Recently, I FOILed statistics on attorney discipline in New York.  New York Court Administration, the same court system under the guidance of the same Judge Lippman, denied me access to that statistics and to records of appointments to the disciplinary committees.

It appears that New York court system - intentionally, in my view - does not keep statistics as to whether discipline is imposed upon solo attorneys, civil rights attorneys, criminal defense attorneys disproportionately to attorneys from large law firms employing relatives of judges.

Archives of complaints in the disciplinary committees are not preserved.  I know it for a fact as to the 3rd and 4th Department where I have personal experience with denial of access to those files, on my own behalf and on behalf of my client (and husband), and with denial of my complaints against attorneys working for or connected to the government, with the letters of denial being template letters bearing no file numbers of attorney names and preventing the tracking of the disciplinary files of such attorneys.

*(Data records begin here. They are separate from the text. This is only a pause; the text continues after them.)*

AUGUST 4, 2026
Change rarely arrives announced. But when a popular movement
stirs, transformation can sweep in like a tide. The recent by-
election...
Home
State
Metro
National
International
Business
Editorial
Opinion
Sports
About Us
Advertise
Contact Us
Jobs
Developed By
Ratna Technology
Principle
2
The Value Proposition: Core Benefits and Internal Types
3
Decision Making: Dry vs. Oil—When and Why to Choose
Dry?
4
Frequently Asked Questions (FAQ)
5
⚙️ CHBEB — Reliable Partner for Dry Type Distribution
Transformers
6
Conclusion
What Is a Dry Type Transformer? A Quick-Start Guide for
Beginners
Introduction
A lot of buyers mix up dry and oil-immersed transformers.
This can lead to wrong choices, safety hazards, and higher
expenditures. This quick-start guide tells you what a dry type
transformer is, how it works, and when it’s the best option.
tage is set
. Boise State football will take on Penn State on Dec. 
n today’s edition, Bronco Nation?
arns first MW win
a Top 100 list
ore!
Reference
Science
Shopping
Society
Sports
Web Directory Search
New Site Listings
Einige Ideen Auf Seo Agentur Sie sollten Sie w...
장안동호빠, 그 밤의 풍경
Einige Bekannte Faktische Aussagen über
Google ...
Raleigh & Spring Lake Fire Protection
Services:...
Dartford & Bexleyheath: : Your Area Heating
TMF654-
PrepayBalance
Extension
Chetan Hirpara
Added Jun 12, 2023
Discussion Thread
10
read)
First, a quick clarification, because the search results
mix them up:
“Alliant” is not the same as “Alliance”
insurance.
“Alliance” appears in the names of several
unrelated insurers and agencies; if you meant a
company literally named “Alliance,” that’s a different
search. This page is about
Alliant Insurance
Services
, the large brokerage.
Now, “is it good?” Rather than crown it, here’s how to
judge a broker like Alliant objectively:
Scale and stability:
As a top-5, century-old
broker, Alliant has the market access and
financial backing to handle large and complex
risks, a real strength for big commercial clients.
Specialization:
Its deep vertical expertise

In fact, in the 1st Department disciplinary committees, according to an insider's lawsuit of attorney Anderson, complaints against politically connected attorneys are destroyed and whistleblowers of that misconduct, such as attorney Anderson, fired.

Lawsuits against disciplinary attorneys are routinely dismissed on grounds of "judicial" immunity.  Yet, disciplinary attorneys act as prosecutors - part of executive branch - in courts which legislate, adjudicate and, through disciplinary committees as "arms of the court", prosecute attorney discipline, a complete disdain to the concept of separation of powers or the true rule of law.

None of that I saw in Professor Lieberman's blog, or his articles.

I guess, touching upon issues that are too sensitive, which are at the core of what is wrong with the legal system, which are at the core of why there is no hope for truly independent legal representation in the State of New York while attorney regulation exists the way it does, may undermine financial well-being of the "expert", and, as part of the Commission, investigator and trustee of public safety and of public access to legal services. 

In my personal opinion, it appears that Professor Lieberman's vested financial interest in preserving the status quo of attorney regulation - including his insider ties to the industry and his income derived from representing attorneys before disciplinary committees and being on speaking terms with attorneys in such disciplinary committees - undermine the neutrality or appearance of neutrality, for that matter, of Professor Lieberman as an expert/participant in the Statewide Commission that is seeking to establish uniform and fair attorney discipline while protecting the public.

For that reason, I will not really be holding  my breath waiting for reports from the Commission advised by such experts.